By Richard L. Hasen
William H. Hannon Distinguished Professor of Law
Loyola Law School
Both Rick Pildes and Brad Smith disagree with my call for the Court to act modestly. Rick calls my formulation “simplistic-and loaded,” essentially a pejorative label applied to election law policy I don’t like. Brad writes that “one person’s ‘careful balancing’. is another’s ‘mighty platonic guardian’ activism.” I respectfully disagree.
Let’s understand what is potentially at stake in these cases (or, as I have explained, at stake in the Supreme Court’s grappling with these issues over the next decade). If Brad Smith had his druthers, the Supreme Court would bar Congress, every state, and every local government from enacting any limits on the amount of money that any individual, corporation, or union could contribute to any candidate or committee. He’s not even sure that requiring disclosure would be consistent with a First Amendment right to “anonymous speech.”
If Rick Pildes had his druthers, the courts would have the power to examine every redistricting of congressional districts done in every state every ten years to make sure that the plan is sufficiently “competitive.” It is not clear how competitive districts would have to be-a problem that gives too much power on politically loaded questions to judges, as Dan Lowenstein notes. But even setting that problem aside, it appears that Rick would require states to place competitiveness above other valid interests, such as keeping communities of interest together.
Competitive districts create their own problems. There’s no question that one could create more competitive districts (in California , think liberal Santa Monica in the same district with conservative parts of Orange County ), but that would change the nature of representation. We would have more centrist representatives. That may or may not be desirable; but the Constitution certainly doesn’t mandate one form of representation. And what of majority-minority districts required by the Voting Rights Act? Also, if we had more competitive districts, we could see wild swings in congressional representation as Democrats or Republicans gain a small and temporary bump in public approval. Finally, looking at the Congress and the political system more broadly rather than at individual districts, it is hard to argue that our politics are insufficiently competitive.

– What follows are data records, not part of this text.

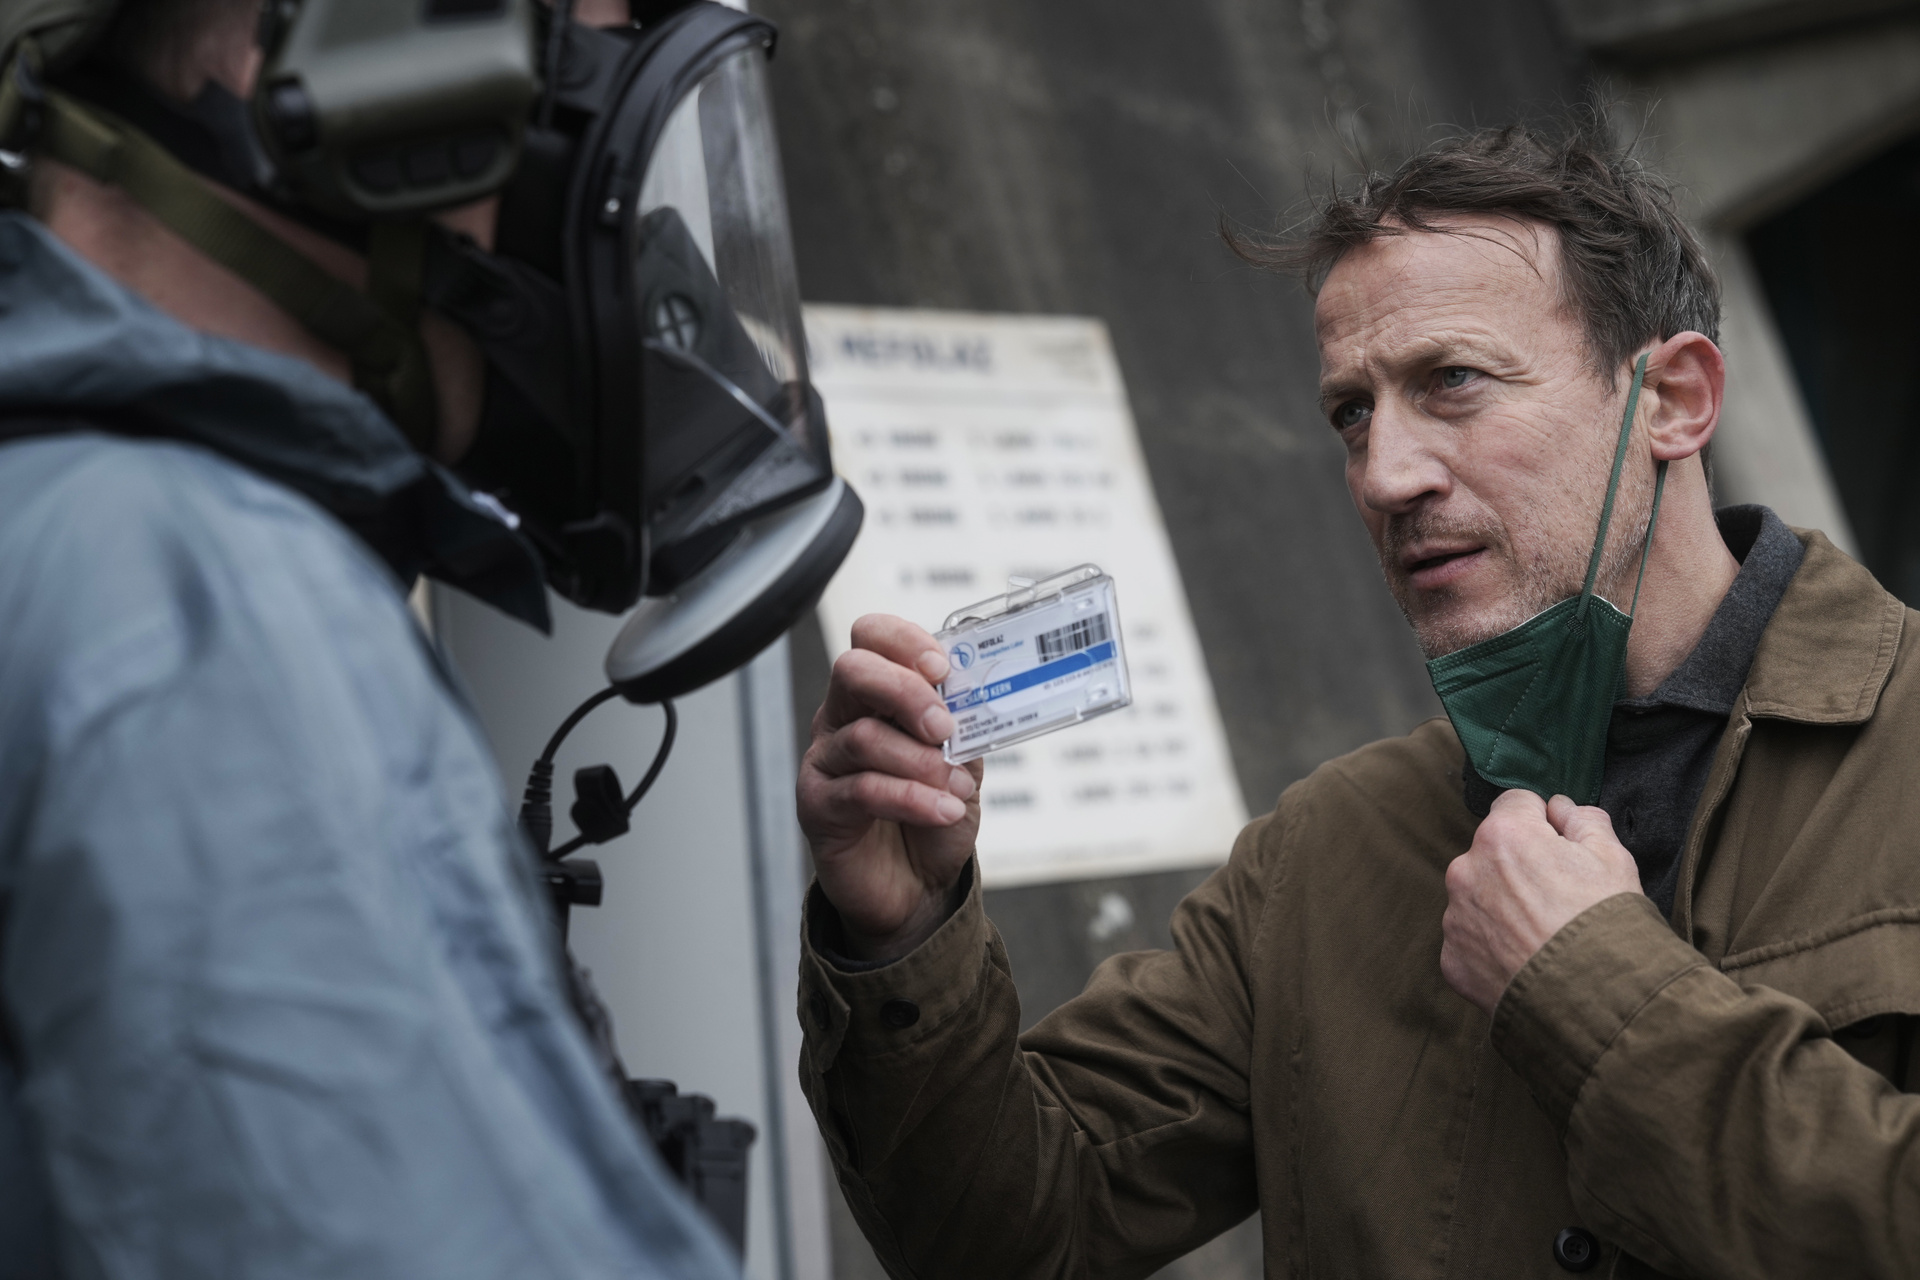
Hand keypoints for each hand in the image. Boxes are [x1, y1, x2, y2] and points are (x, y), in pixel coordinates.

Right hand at [797, 614, 983, 961]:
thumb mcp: (962, 763)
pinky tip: (942, 810)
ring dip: (922, 761)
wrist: (917, 885)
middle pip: (853, 670)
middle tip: (945, 728)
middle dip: (906, 692)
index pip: (871, 637)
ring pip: (864, 735)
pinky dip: (912, 798)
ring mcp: (825, 760)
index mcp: (876, 694)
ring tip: (958, 788)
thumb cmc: (933, 815)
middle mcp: (842, 717)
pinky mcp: (818, 805)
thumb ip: (964, 728)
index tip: (942, 668)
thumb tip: (972, 701)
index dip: (904, 641)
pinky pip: (863, 790)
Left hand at [1441, 790, 1644, 1013]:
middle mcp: (1466, 870)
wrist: (1595, 1004)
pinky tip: (1526, 961)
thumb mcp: (1613, 858)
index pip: (1516, 804)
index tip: (1562, 847)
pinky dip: (1493, 948)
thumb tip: (1561, 808)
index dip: (1544, 823)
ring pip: (1478, 897)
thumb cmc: (1607, 925)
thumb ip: (1583, 820)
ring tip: (1543, 935)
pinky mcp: (1452, 959)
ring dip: (1502, 907)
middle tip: (1558, 898)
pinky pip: (1471, 941)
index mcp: (1503, 836)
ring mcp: (1455, 917)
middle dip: (1519, 866)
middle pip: (1492, 853)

All of this is not to say that Brad or Rick’s policy suggestions are bad ones. On redistricting, for example, I support moves toward nonpartisan redistricting commissions. But the Constitution does not mandate these policy changes. (Rick can correct me if I am wrong, but I believe his reliance on the Elections Clause is of recent vintage; in the past, Rick and his often-co-author Sam Issacharoff have argued for the court to read competition into the Constitution even while acknowledging that the Constitution does not explicitly provide a “textual hook” for doing so.)
The common problem with Brad’s and Rick’s projects is that they would have the Supreme Court impose “one size fits all” solutions for the entire United States, when there is no compelling reason to do so. A court that acts modestly considers whether intervention is really necessary, or whether the political process itself can be trusted to work things out. It engages in careful balancing on a step-by-step basis, balancing individual rights against the stated and proven interests of the state.
When it comes to campaign finance, a court conducting a careful balancing could well conclude that the Vermont spending limits impose too high a free speech cost, particularly because they are not coupled with generous public financing to ensure that a variety of different voices are heard. But Brad would have the court strike down the Vermont contribution limits too, taking the Court down the deregulationist road without a showing that contribution limits have prevented robust political debate.
When it comes to redistricting, Dan Lowenstein is right that there is a political solution-the Constitution fully empowers Congress to ban mid-decade redistricting. And states can impose redistricting reform on their own. Rick might claim that self-interested legislators will never draw competitive districts on their own. But what is interesting is that in the 24 states with the initiative process, where the people can make an end-run around the legislature, we don’t see a clamoring for redistricting reform. (Voters recently rejected such reform in California and Ohio .) Until we know the political process is really stuck, it is premature for courts to impose such draconian limits on state redistricting processes.